## [Given entries]
━━━━

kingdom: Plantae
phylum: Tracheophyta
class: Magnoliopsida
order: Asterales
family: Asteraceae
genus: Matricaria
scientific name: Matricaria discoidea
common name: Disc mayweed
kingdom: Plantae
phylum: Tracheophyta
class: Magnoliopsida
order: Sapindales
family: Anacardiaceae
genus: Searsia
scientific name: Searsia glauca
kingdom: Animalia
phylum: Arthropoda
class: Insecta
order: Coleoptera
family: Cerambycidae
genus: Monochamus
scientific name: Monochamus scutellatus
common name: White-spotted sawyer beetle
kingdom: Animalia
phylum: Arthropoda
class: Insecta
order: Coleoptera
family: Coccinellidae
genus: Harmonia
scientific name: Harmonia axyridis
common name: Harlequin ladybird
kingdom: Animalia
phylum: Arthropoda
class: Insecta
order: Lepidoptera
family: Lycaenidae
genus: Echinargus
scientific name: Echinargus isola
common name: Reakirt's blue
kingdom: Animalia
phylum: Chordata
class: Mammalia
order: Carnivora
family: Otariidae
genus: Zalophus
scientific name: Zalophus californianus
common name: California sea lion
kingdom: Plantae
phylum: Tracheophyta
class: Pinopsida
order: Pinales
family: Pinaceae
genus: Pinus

━━━━

## [Aim]
Print each line exactly as it stands, beginning with the line that contains "family: Lycaenidae" and continuing through the last line of the entries.

## [Exercise solution]
family: Lycaenidae
genus: Echinargus
scientific name: Echinargus isola
common name: Reakirt's blue
kingdom: Animalia
phylum: Chordata
class: Mammalia
order: Carnivora
family: Otariidae
genus: Zalophus
scientific name: Zalophus californianus
common name: California sea lion
kingdom: Plantae
phylum: Tracheophyta
class: Pinopsida
order: Pinales
family: Pinaceae
genus: Pinus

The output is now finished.